===== ROWS
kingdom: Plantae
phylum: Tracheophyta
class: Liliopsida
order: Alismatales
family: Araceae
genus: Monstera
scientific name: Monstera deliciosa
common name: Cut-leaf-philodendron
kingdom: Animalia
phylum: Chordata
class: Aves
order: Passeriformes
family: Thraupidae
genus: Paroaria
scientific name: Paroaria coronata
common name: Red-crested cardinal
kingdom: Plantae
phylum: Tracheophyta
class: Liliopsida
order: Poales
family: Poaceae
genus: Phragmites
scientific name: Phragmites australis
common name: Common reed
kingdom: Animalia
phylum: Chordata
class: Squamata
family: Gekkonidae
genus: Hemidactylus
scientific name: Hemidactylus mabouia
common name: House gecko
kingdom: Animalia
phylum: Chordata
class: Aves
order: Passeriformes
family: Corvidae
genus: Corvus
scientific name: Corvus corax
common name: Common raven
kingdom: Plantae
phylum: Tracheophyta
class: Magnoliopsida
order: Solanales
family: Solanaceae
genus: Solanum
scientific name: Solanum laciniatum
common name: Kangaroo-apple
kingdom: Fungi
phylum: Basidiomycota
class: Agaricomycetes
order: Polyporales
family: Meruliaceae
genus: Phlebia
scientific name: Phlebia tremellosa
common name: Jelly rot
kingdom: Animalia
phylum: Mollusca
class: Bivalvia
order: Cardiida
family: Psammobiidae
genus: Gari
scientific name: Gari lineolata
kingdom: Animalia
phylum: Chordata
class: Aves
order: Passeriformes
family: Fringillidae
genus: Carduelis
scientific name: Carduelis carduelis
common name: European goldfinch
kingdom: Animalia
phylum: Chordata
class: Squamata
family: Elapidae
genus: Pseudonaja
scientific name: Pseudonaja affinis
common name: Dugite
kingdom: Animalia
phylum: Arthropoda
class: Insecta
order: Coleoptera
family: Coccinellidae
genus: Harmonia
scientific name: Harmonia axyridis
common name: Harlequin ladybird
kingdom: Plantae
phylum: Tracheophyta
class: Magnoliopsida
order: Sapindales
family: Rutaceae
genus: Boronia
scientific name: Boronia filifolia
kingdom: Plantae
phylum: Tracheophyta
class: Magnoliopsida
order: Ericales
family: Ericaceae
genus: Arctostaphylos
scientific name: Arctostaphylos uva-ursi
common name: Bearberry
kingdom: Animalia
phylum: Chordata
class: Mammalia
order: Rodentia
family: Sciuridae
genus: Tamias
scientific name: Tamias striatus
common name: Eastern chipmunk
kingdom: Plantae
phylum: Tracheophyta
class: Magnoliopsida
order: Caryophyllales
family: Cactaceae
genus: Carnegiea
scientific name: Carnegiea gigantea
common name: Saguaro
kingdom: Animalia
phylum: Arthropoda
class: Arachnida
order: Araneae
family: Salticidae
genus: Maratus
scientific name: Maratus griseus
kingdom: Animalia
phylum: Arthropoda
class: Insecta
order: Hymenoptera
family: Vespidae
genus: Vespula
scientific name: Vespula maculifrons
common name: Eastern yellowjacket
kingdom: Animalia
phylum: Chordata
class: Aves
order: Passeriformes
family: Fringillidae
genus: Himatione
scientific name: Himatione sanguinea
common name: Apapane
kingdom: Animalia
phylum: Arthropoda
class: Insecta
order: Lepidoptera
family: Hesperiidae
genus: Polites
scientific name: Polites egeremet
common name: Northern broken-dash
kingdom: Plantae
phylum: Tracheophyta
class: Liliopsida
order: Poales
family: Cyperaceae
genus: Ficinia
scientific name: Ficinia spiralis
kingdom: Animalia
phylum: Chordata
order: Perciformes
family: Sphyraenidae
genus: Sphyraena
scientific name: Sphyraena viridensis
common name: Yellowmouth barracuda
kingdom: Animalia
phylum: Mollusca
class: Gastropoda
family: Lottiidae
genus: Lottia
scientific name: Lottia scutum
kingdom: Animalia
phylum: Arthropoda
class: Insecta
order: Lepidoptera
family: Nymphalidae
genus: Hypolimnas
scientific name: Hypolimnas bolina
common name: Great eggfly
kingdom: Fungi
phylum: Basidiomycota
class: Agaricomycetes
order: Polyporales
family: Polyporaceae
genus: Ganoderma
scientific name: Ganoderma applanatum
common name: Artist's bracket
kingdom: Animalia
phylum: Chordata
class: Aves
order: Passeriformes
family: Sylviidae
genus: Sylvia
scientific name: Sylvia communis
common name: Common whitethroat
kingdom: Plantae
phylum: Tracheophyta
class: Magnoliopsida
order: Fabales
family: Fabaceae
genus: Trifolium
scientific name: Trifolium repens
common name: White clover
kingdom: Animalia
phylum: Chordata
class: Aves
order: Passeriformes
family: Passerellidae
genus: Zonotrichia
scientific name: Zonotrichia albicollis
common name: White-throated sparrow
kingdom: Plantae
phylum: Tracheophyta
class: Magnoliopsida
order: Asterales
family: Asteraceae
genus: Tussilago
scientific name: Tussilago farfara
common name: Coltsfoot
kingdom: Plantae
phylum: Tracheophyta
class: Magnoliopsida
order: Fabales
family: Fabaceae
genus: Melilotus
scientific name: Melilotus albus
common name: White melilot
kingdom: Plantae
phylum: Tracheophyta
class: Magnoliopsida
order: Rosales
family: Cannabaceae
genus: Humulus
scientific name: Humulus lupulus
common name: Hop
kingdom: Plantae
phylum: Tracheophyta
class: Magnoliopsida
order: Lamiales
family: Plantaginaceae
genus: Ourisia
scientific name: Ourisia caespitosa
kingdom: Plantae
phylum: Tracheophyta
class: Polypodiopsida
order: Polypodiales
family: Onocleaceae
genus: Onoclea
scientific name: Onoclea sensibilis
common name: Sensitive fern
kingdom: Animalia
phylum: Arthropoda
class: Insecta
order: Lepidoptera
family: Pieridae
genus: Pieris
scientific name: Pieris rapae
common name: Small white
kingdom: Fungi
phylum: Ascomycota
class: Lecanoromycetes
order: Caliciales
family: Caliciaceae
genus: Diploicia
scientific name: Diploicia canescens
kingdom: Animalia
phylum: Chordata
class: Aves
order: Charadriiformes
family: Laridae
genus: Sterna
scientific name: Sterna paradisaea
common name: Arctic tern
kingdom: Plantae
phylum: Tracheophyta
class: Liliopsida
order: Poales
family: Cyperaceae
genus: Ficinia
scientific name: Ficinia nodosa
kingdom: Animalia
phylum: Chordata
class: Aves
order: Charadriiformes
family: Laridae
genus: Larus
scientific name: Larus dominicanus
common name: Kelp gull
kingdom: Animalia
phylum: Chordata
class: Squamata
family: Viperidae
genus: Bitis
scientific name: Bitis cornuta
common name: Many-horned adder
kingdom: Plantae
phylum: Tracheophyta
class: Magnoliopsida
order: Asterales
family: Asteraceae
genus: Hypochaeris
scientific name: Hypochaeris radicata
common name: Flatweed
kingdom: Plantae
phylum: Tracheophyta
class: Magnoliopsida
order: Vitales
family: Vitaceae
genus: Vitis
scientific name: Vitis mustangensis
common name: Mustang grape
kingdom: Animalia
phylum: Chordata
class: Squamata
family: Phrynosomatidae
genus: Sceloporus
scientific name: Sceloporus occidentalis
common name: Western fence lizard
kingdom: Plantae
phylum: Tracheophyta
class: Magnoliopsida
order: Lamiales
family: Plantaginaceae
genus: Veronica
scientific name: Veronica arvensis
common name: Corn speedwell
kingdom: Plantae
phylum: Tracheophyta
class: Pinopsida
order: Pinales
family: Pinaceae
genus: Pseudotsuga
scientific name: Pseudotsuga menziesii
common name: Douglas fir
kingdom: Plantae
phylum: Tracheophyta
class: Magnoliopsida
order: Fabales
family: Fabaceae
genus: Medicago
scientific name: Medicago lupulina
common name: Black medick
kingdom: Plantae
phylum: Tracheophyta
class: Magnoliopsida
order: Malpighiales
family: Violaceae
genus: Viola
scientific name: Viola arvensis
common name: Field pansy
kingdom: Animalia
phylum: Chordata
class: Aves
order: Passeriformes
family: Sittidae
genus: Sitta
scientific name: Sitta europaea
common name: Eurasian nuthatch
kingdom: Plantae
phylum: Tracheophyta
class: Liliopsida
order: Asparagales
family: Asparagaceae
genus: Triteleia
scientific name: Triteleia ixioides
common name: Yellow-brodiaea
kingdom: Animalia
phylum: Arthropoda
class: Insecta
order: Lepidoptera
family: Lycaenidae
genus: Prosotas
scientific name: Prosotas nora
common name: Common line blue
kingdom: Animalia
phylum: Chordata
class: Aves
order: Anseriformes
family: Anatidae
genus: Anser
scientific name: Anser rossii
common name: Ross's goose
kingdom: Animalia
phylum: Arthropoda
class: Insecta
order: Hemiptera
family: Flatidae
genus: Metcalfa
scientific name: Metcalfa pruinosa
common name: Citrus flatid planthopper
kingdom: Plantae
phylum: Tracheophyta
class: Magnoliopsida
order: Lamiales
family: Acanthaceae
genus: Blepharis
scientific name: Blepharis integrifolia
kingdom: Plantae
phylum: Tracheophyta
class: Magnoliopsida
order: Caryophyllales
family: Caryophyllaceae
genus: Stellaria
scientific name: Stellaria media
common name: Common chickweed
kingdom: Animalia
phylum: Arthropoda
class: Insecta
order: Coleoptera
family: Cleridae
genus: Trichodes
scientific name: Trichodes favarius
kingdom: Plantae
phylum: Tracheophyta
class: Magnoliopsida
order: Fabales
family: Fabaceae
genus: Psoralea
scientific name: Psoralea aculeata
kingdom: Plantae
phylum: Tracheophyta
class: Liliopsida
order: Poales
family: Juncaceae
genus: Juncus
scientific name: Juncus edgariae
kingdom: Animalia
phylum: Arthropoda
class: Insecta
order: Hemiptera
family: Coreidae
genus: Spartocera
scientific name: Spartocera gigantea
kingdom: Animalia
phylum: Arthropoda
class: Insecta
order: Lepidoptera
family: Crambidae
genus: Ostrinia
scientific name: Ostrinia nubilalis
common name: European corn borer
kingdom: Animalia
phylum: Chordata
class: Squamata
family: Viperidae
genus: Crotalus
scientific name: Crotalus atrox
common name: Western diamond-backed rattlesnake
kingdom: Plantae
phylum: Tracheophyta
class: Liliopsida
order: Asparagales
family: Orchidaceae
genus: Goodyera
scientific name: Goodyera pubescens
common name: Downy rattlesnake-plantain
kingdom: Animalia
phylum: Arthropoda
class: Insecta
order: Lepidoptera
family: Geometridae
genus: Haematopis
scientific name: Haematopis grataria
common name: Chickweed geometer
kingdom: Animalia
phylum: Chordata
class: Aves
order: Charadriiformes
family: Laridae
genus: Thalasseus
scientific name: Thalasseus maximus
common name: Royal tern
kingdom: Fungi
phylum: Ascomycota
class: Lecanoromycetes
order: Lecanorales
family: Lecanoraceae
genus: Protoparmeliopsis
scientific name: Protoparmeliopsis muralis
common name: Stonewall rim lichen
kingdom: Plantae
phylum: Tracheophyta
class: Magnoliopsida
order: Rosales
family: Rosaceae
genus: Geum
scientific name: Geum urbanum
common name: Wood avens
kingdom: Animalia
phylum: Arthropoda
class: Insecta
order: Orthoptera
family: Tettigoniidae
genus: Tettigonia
==========
■ GIVEN EXERCISE ■
Convert the records from the line with "common name: Dugite" up to and including the line with "class: Mammalia" into a two-column CSV with the headers field and value. Write one row per line, with each part in its own quoted field and any line breaks replaced by spaces.

■ FINAL ANSWER ■
field,value
"common name:","Dugite"
"kingdom:","Animalia"
"phylum:","Arthropoda"
"class:","Insecta"
"order:","Coleoptera"
"family:","Coccinellidae"
"genus:","Harmonia"
"scientific name:","Harmonia axyridis"
"common name:","Harlequin ladybird"
"kingdom:","Plantae"
"phylum:","Tracheophyta"
"class:","Magnoliopsida"
"order:","Sapindales"
"family:","Rutaceae"
"genus:","Boronia"
"scientific name:","Boronia filifolia"
"kingdom:","Plantae"
"phylum:","Tracheophyta"
"class:","Magnoliopsida"
"order:","Ericales"
"family:","Ericaceae"
"genus:","Arctostaphylos"
"scientific name:","Arctostaphylos uva-ursi"
"common name:","Bearberry"
"kingdom:","Animalia"
"phylum:","Chordata"
"class:","Mammalia"